The book, Who Moved My Interest Rates: Leading the Reserve Bank of India through Five Turbulent Years, is a tell-tale 352 page memoir by Subbarao. It hit the stands on Friday and will be formally launched next month. It is published by Penguin Random House. 

“In fact, as chief economic adviser to the government, Raghu was on board all through the exchange rate turmoil and was more actively involved in all the decisions after he was named in early August as my successor,” he notes.

On the radical measures that Rajan announced on assuming charge, Subbarao says soon after Rajan came to RBI as an OSD, they both had agreed on those steps like raising forex through NRI deposits. 

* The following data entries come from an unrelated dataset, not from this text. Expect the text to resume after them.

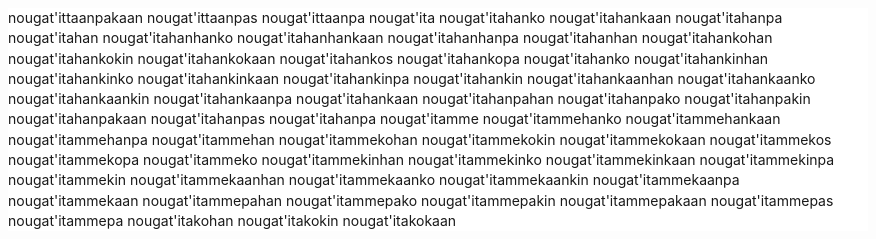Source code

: nougat'ittaanpakaan
nougat'ittaanpas
nougat'ittaanpa
nougat'ita
nougat'itahanko
nougat'itahankaan
nougat'itahanpa
nougat'itahan
nougat'itahanhanko
nougat'itahanhankaan
nougat'itahanhanpa
nougat'itahanhan
nougat'itahankohan
nougat'itahankokin
nougat'itahankokaan
nougat'itahankos
nougat'itahankopa
nougat'itahanko
nougat'itahankinhan
nougat'itahankinko
nougat'itahankinkaan
nougat'itahankinpa
nougat'itahankin
nougat'itahankaanhan
nougat'itahankaanko
nougat'itahankaankin
nougat'itahankaanpa
nougat'itahankaan
nougat'itahanpahan
nougat'itahanpako
nougat'itahanpakin
nougat'itahanpakaan
nougat'itahanpas
nougat'itahanpa
nougat'itamme
nougat'itammehanko
nougat'itammehankaan
nougat'itammehanpa
nougat'itammehan
nougat'itammekohan
nougat'itammekokin
nougat'itammekokaan
nougat'itammekos
nougat'itammekopa
nougat'itammeko
nougat'itammekinhan
nougat'itammekinko
nougat'itammekinkaan
nougat'itammekinpa
nougat'itammekin
nougat'itammekaanhan
nougat'itammekaanko
nougat'itammekaankin
nougat'itammekaanpa
nougat'itammekaan
nougat'itammepahan
nougat'itammepako
nougat'itammepakin
nougat'itammepakaan
nougat'itammepas
nougat'itammepa
nougat'itakohan
nougat'itakokin
nougat'itakokaan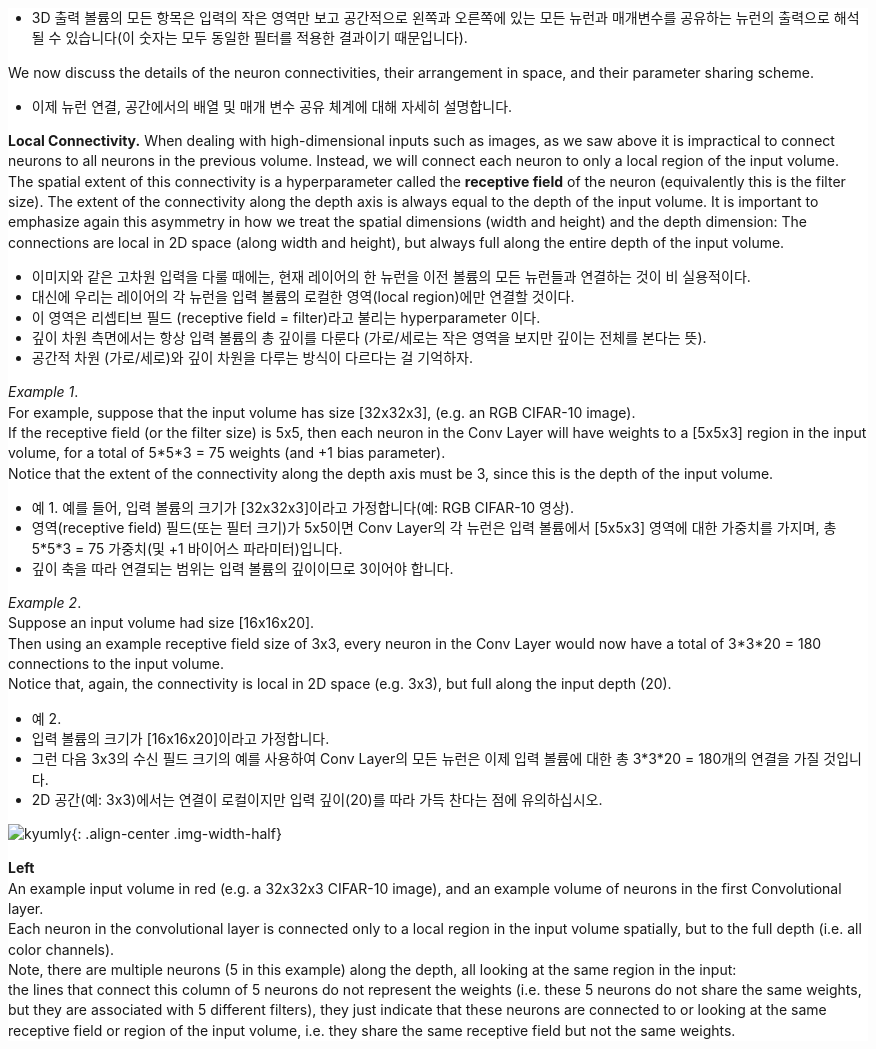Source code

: - 3D 출력 볼륨의 모든 항목은 입력의 작은 영역만 보고 공간적으로 왼쪽과 오른쪽에 있는 모든 뉴런과 매개변수를 공유하는 뉴런의 출력으로 해석될 수 있습니다(이 숫자는 모두 동일한 필터를 적용한 결과이기 때문입니다).


We now discuss the details of the neuron connectivities, their arrangement in space, and their parameter sharing scheme.

- 이제 뉴런 연결, 공간에서의 배열 및 매개 변수 공유 체계에 대해 자세히 설명합니다.

**Local Connectivity.** When dealing with high-dimensional inputs such as images, as we saw above it is impractical to connect neurons to all neurons in the previous volume.
Instead, we will connect each neuron to only a local region of the input volume.
The spatial extent of this connectivity is a hyperparameter called the **receptive field** of the neuron (equivalently this is the filter size).
The extent of the connectivity along the depth axis is always equal to the depth of the input volume.
It is important to emphasize again this asymmetry in how we treat the spatial dimensions (width and height) and the depth dimension: The connections are local in 2D space (along width and height), but always full along the entire depth of the input volume.

- 이미지와 같은 고차원 입력을 다룰 때에는, 현재 레이어의 한 뉴런을 이전 볼륨의 모든 뉴런들과 연결하는 것이 비 실용적이다. 
- 대신에 우리는 레이어의 각 뉴런을 입력 볼륨의 로컬한 영역(local region)에만 연결할 것이다.
- 이 영역은 리셉티브 필드 (receptive field = filter)라고 불리는 hyperparameter 이다.
- 깊이 차원 측면에서는 항상 입력 볼륨의 총 깊이를 다룬다 (가로/세로는 작은 영역을 보지만 깊이는 전체를 본다는 뜻).
- 공간적 차원 (가로/세로)와 깊이 차원을 다루는 방식이 다르다는 걸 기억하자.

*Example 1*.<br>
For example, suppose that the input volume has size [32x32x3], (e.g. an RGB CIFAR-10 image).<br>
If the receptive field (or the filter size) is 5x5, then each neuron in the Conv Layer will have weights to a [5x5x3] region in the input volume, for a total of 5\*5\*3 = 75 weights (and +1 bias parameter).<br>
Notice that the extent of the connectivity along the depth axis must be 3, since this is the depth of the input volume.<br>

- 예 1. 예를 들어, 입력 볼륨의 크기가 \[32x32x3\]이라고 가정합니다(예: RGB CIFAR-10 영상). 
- 영역(receptive field) 필드(또는 필터 크기)가 5x5이면 Conv Layer의 각 뉴런은 입력 볼륨에서 \[5x5x3\] 영역에 대한 가중치를 가지며, 총 5\*5\*3 = 75 가중치(및 +1 바이어스 파라미터)입니다. 
- 깊이 축을 따라 연결되는 범위는 입력 볼륨의 깊이이므로 3이어야 합니다.

*Example 2*.<br>
Suppose an input volume had size [16x16x20].<br>
Then using an example receptive field size of 3x3, every neuron in the Conv Layer would now have a total of 3\*3\*20 = 180 connections to the input volume.<br> 
Notice that, again, the connectivity is local in 2D space (e.g. 3x3), but full along the input depth (20).<br>

- 예 2.
- 입력 볼륨의 크기가 \[16x16x20\]이라고 가정합니다. 
- 그런 다음 3x3의 수신 필드 크기의 예를 사용하여 Conv Layer의 모든 뉴런은 이제 입력 볼륨에 대한 총 3\*3\*20 = 180개의 연결을 가질 것입니다.
- 2D 공간(예: 3x3)에서는 연결이 로컬이지만 입력 깊이(20)를 따라 가득 찬다는 점에 유의하십시오.

![kyumly]({{site.url}}/images/cs231/ch9-03.png){: .align-center .img-width-half}

**Left**<br>
An example input volume in red (e.g. a 32x32x3 CIFAR-10 image), and an example volume of neurons in the first Convolutional layer.<br> 
Each neuron in the convolutional layer is connected only to a local region in the input volume spatially, but to the full depth (i.e. all color channels).<br>
Note, there are multiple neurons (5 in this example) along the depth, all looking at the same region in the input: <br>
the lines that connect this column of 5 neurons do not represent the weights (i.e. these 5 neurons do not share the same weights, but they are associated with 5 different filters), they just indicate that these neurons are connected to or looking at the same receptive field or region of the input volume, i.e. they share the same receptive field but not the same weights.<br>
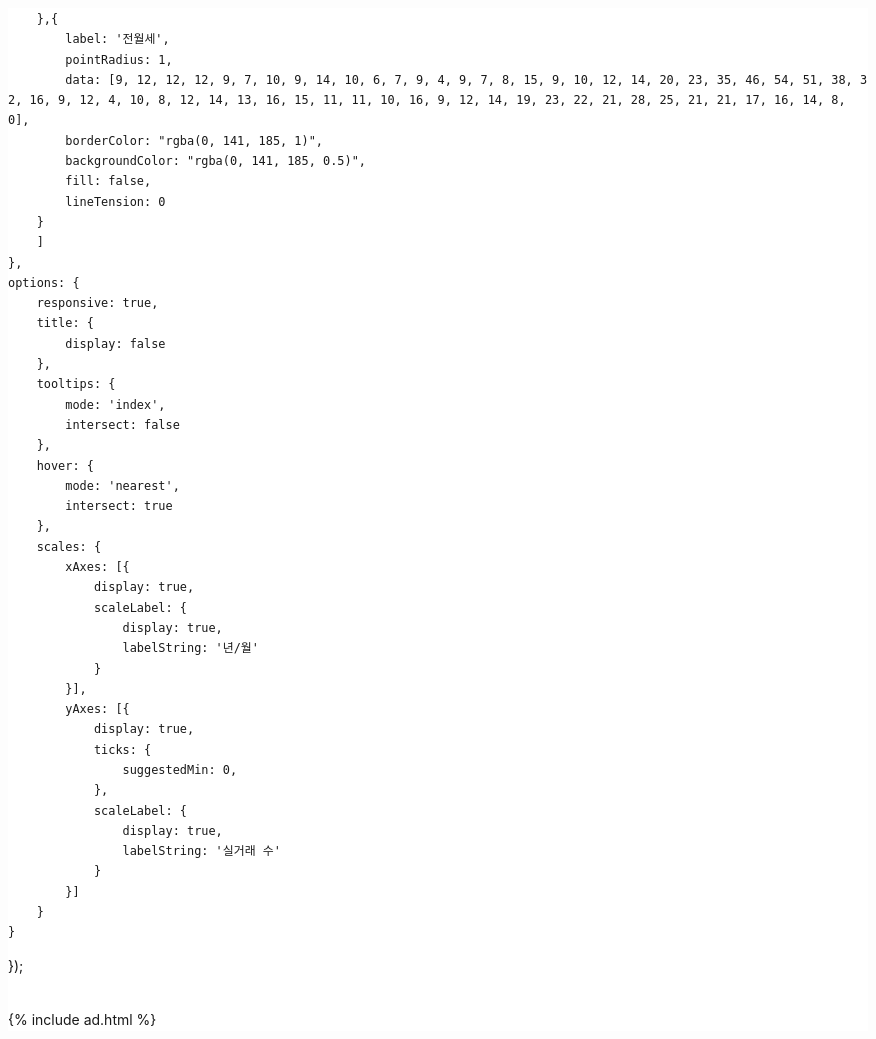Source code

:         },{
            label: '전월세',
            pointRadius: 1,
            data: [9, 12, 12, 12, 9, 7, 10, 9, 14, 10, 6, 7, 9, 4, 9, 7, 8, 15, 9, 10, 12, 14, 20, 23, 35, 46, 54, 51, 38, 32, 16, 9, 12, 4, 10, 8, 12, 14, 13, 16, 15, 11, 11, 10, 16, 9, 12, 14, 19, 23, 22, 21, 28, 25, 21, 21, 17, 16, 14, 8, 0],
            borderColor: "rgba(0, 141, 185, 1)",
            backgroundColor: "rgba(0, 141, 185, 0.5)",
            fill: false,
            lineTension: 0
        }
        ]
    },
    options: {
        responsive: true,
        title: {
            display: false
        },
        tooltips: {
            mode: 'index',
            intersect: false
        },
        hover: {
            mode: 'nearest',
            intersect: true
        },
        scales: {
            xAxes: [{
                display: true,
                scaleLabel: {
                    display: true,
                    labelString: '년/월'
                }
            }],
            yAxes: [{
                display: true,
                ticks: {
                    suggestedMin: 0,
                },
                scaleLabel: {
                    display: true,
                    labelString: '실거래 수'
                }
            }]
        }
    }
});

</script>


<br>
{% include ad.html %}
<br>


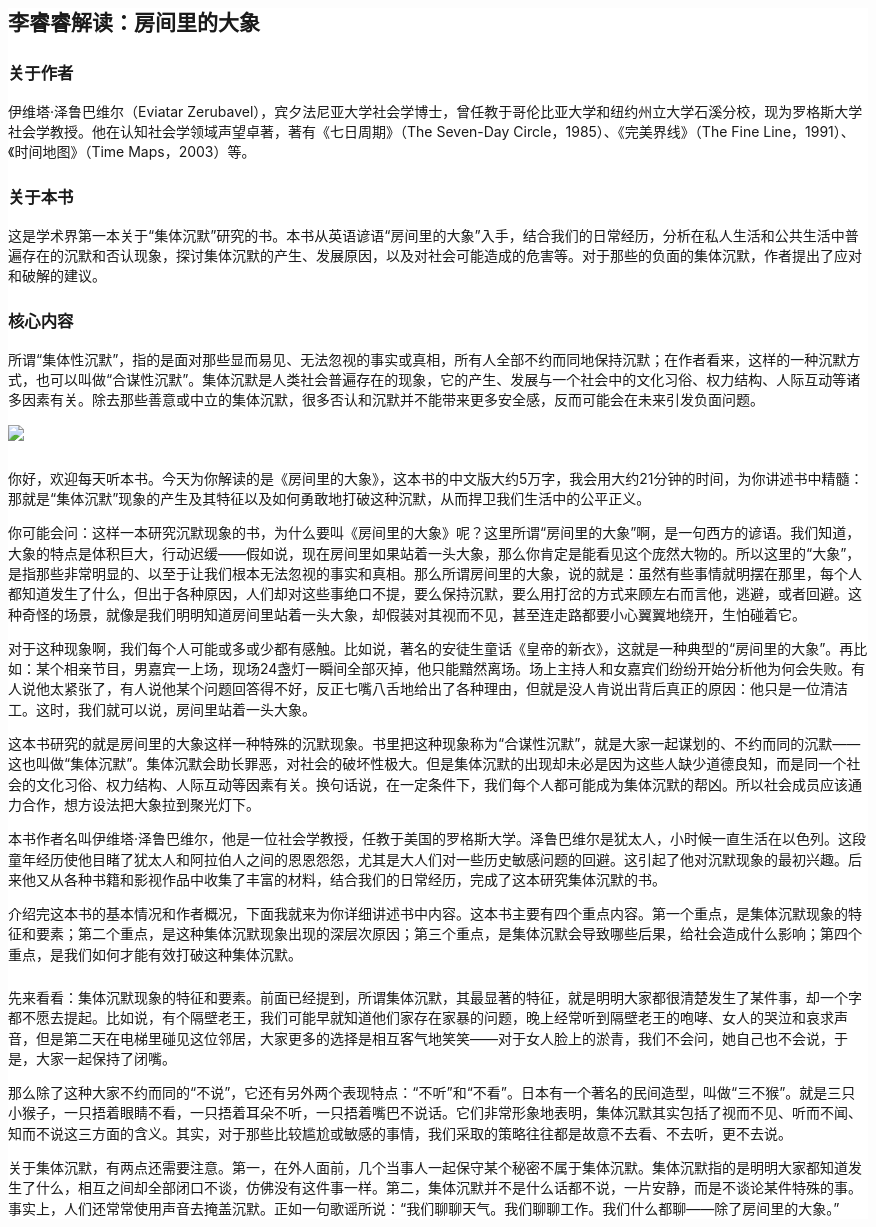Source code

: ## 李睿睿解读：房间里的大象

### 关于作者

伊维塔·泽鲁巴维尔（Eviatar Zerubavel），宾夕法尼亚大学社会学博士，曾任教于哥伦比亚大学和纽约州立大学石溪分校，现为罗格斯大学社会学教授。他在认知社会学领域声望卓著，著有《七日周期》（The Seven-Day Circle，1985）、《完美界线》（The Fine Line，1991）、《时间地图》（Time Maps，2003）等。

### 关于本书

这是学术界第一本关于“集体沉默”研究的书。本书从英语谚语“房间里的大象”入手，结合我们的日常经历，分析在私人生活和公共生活中普遍存在的沉默和否认现象，探讨集体沉默的产生、发展原因，以及对社会可能造成的危害等。对于那些的负面的集体沉默，作者提出了应对和破解的建议。

### 核心内容

所谓“集体性沉默”，指的是面对那些显而易见、无法忽视的事实或真相，所有人全部不约而同地保持沉默；在作者看来，这样的一种沉默方式，也可以叫做“合谋性沉默”。集体沉默是人类社会普遍存在的现象，它的产生、发展与一个社会中的文化习俗、权力结构、人际互动等诸多因素有关。除去那些善意或中立的集体沉默，很多否认和沉默并不能带来更多安全感，反而可能会在未来引发负面问题。 

<img  src="https://piccdn3.umiwi.com/img/201704/26/201704262218175890109760.jpg" width="0"/>

###  



你好，欢迎每天听本书。今天为你解读的是《房间里的大象》，这本书的中文版大约5万字，我会用大约21分钟的时间，为你讲述书中精髓：那就是“集体沉默”现象的产生及其特征以及如何勇敢地打破这种沉默，从而捍卫我们生活中的公平正义。

你可能会问：这样一本研究沉默现象的书，为什么要叫《房间里的大象》呢？这里所谓“房间里的大象”啊，是一句西方的谚语。我们知道，大象的特点是体积巨大，行动迟缓——假如说，现在房间里如果站着一头大象，那么你肯定是能看见这个庞然大物的。所以这里的“大象”，是指那些非常明显的、以至于让我们根本无法忽视的事实和真相。那么所谓房间里的大象，说的就是：虽然有些事情就明摆在那里，每个人都知道发生了什么，但出于各种原因，人们却对这些事绝口不提，要么保持沉默，要么用打岔的方式来顾左右而言他，逃避，或者回避。这种奇怪的场景，就像是我们明明知道房间里站着一头大象，却假装对其视而不见，甚至连走路都要小心翼翼地绕开，生怕碰着它。

对于这种现象啊，我们每个人可能或多或少都有感触。比如说，著名的安徒生童话《皇帝的新衣》，这就是一种典型的“房间里的大象”。再比如：某个相亲节目，男嘉宾一上场，现场24盏灯一瞬间全部灭掉，他只能黯然离场。场上主持人和女嘉宾们纷纷开始分析他为何会失败。有人说他太紧张了，有人说他某个问题回答得不好，反正七嘴八舌地给出了各种理由，但就是没人肯说出背后真正的原因：他只是一位清洁工。这时，我们就可以说，房间里站着一头大象。

这本书研究的就是房间里的大象这样一种特殊的沉默现象。书里把这种现象称为“合谋性沉默”，就是大家一起谋划的、不约而同的沉默——这也叫做“集体沉默”。集体沉默会助长罪恶，对社会的破坏性极大。但是集体沉默的出现却未必是因为这些人缺少道德良知，而是同一个社会的文化习俗、权力结构、人际互动等因素有关。换句话说，在一定条件下，我们每个人都可能成为集体沉默的帮凶。所以社会成员应该通力合作，想方设法把大象拉到聚光灯下。

本书作者名叫伊维塔·泽鲁巴维尔，他是一位社会学教授，任教于美国的罗格斯大学。泽鲁巴维尔是犹太人，小时候一直生活在以色列。这段童年经历使他目睹了犹太人和阿拉伯人之间的恩恩怨怨，尤其是大人们对一些历史敏感问题的回避。这引起了他对沉默现象的最初兴趣。后来他又从各种书籍和影视作品中收集了丰富的材料，结合我们的日常经历，完成了这本研究集体沉默的书。

介绍完这本书的基本情况和作者概况，下面我就来为你详细讲述书中内容。这本书主要有四个重点内容。第一个重点，是集体沉默现象的特征和要素；第二个重点，是这种集体沉默现象出现的深层次原因；第三个重点，是集体沉默会导致哪些后果，给社会造成什么影响；第四个重点，是我们如何才能有效打破这种集体沉默。

###  



先来看看：集体沉默现象的特征和要素。前面已经提到，所谓集体沉默，其最显著的特征，就是明明大家都很清楚发生了某件事，却一个字都不愿去提起。比如说，有个隔壁老王，我们可能早就知道他们家存在家暴的问题，晚上经常听到隔壁老王的咆哮、女人的哭泣和哀求声音，但是第二天在电梯里碰见这位邻居，大家更多的选择是相互客气地笑笑——对于女人脸上的淤青，我们不会问，她自己也不会说，于是，大家一起保持了闭嘴。

那么除了这种大家不约而同的“不说”，它还有另外两个表现特点：“不听”和“不看”。日本有一个著名的民间造型，叫做“三不猴”。就是三只小猴子，一只捂着眼睛不看，一只捂着耳朵不听，一只捂着嘴巴不说话。它们非常形象地表明，集体沉默其实包括了视而不见、听而不闻、知而不说这三方面的含义。其实，对于那些比较尴尬或敏感的事情，我们采取的策略往往都是故意不去看、不去听，更不去说。

关于集体沉默，有两点还需要注意。第一，在外人面前，几个当事人一起保守某个秘密不属于集体沉默。集体沉默指的是明明大家都知道发生了什么，相互之间却全部闭口不谈，仿佛没有这件事一样。第二，集体沉默并不是什么话都不说，一片安静，而是不谈论某件特殊的事。事实上，人们还常常使用声音去掩盖沉默。正如一句歌谣所说：“我们聊聊天气。我们聊聊工作。我们什么都聊——除了房间里的大象。”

“Raghu was kind enough to offer that I announce these measures before signing off. But I thought that the measures would be more effective if he announced them as the incoming governor. At least on this issue, my judgement worked!” he says in a chapter titled ‘Rupee Tantrums 137’. 

Blaming the plight of the rupee primarily on structural imbalances like high current account deficit (CAD) driven by non-productive imports like gold, Subbarao says Chidambaram was not ready to accept this. “My concern was that we would go astray in both the diagnosis and remedy if we did not acknowledge that at the heart of our external economy problem were domestic vulnerabilities,” he says.

Chidambaram’s reluctance to put the house in order happened, writes Subbarao, “even as we were engaged in a fierce exchange rate defence, one issue that troubled me all through was the narrative that was taking shape about the origin of the problem.”